Dive Brief:
- California officials want to administer a pilot of the state's next generation science test this spring and conduct a longer field test next spring, but the U.S. Department of Education says that won’t square with requirements of No Child Left Behind or the Every Student Succeeds Act.
- EdSource reports the state applied for a waiver in June to stop administering its old test, which was based on old science standards, in favor of phasing in a new test based on the Next Generation Science Standards that teachers have already begun teaching, but the feds rejected that request in September.

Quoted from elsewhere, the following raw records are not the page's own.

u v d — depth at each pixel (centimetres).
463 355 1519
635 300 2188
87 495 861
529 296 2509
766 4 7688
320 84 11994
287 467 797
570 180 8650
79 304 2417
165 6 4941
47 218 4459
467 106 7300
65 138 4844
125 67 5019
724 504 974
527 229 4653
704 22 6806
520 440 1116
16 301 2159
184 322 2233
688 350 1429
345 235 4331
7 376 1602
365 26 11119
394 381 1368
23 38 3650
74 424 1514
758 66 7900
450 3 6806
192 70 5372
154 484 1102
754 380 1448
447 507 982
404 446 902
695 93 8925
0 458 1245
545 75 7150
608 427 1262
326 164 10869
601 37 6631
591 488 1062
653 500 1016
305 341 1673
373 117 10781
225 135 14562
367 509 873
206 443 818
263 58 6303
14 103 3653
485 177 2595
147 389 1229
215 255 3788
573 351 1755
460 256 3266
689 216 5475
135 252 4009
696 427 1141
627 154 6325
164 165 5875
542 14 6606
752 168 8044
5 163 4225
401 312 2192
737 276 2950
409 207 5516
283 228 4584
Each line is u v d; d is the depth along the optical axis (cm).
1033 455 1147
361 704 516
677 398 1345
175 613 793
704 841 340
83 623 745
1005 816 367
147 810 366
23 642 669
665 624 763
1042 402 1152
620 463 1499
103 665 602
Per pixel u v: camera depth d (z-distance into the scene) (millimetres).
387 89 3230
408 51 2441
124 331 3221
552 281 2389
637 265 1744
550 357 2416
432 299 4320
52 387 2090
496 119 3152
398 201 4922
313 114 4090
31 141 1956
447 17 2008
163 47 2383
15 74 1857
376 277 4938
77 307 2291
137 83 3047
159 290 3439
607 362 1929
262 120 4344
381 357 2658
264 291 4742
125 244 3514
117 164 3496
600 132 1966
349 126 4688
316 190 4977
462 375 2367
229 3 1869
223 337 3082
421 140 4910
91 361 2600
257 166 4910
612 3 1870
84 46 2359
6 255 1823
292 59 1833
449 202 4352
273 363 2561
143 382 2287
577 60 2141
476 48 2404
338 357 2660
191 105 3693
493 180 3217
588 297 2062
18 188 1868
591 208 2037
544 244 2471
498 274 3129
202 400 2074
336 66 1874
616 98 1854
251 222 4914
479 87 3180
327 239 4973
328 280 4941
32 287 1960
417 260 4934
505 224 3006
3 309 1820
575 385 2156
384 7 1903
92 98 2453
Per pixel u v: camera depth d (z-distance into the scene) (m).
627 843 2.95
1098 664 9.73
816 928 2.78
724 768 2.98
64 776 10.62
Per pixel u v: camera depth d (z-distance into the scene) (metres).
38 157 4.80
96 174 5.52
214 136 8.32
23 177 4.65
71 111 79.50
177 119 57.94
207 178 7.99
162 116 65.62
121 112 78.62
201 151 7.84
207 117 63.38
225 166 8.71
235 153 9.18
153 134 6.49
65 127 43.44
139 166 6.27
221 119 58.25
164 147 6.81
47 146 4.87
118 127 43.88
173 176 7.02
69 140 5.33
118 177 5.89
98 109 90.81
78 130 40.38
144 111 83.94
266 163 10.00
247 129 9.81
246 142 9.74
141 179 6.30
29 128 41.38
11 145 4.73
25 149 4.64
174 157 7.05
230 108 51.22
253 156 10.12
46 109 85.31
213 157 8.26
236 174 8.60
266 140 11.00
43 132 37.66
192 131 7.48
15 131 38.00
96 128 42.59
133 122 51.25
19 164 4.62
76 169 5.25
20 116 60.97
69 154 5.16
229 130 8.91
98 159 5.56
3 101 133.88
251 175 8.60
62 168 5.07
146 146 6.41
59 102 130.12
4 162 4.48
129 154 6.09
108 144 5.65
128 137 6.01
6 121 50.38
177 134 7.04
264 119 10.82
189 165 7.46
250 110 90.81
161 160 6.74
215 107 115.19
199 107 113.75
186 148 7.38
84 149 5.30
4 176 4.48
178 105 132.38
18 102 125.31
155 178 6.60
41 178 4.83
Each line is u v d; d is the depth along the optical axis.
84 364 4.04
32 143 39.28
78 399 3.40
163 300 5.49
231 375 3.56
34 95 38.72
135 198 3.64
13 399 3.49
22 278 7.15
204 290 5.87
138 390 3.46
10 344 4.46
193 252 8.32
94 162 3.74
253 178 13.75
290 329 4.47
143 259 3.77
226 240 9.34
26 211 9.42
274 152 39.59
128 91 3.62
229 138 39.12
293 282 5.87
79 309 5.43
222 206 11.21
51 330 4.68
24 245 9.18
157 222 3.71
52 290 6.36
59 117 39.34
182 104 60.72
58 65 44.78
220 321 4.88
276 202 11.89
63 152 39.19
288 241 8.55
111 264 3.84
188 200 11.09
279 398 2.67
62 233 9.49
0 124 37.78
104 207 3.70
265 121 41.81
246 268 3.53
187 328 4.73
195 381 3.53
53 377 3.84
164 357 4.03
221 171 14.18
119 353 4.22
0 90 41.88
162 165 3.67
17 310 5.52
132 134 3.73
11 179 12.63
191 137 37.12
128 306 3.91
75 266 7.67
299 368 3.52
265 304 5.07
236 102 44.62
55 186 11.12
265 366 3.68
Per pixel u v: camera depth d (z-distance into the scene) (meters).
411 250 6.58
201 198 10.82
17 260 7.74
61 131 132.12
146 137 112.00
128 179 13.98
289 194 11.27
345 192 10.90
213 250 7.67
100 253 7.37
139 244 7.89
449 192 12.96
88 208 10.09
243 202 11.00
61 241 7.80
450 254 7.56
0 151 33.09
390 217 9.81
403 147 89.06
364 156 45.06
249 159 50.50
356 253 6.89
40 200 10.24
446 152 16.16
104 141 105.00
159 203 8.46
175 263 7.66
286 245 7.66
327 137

- The state appealed that decision but it was rejected last week, as federal education law says states have to administer science tests to students in fifth and eighth grade and once in high school and then publish the results — and the feds say if California only administers a pilot, state officials would not get enough information to improve student achievement or provide transparent reporting to parents or the public.
Dive Insight:
The Every Student Succeeds Act allows for a testing pilot program in which states can administer a new assessment to a portion of students on the way to scaling it statewide. In this scenario, however, states have to administer a traditional assessment to the vast majority of students. This fulfills accountability requirements under the law. Just like the opt-out movement threatens to do in some districts, if a critical mass of students do not all take the same test, the validity of comparisons becomes invalid.
The last time California went head-to-head with the federal government, it won. The state wanted to phase in a new test aligned to the Common Core in the same way it plans to phase in the new science test, and while the federal government first threatened to withhold more than $1 billion in Title I funding if the state didn’t comply with its ruling, it eventually granted a waiver. The Trump administration, however, may not shy away from a nuclear solution.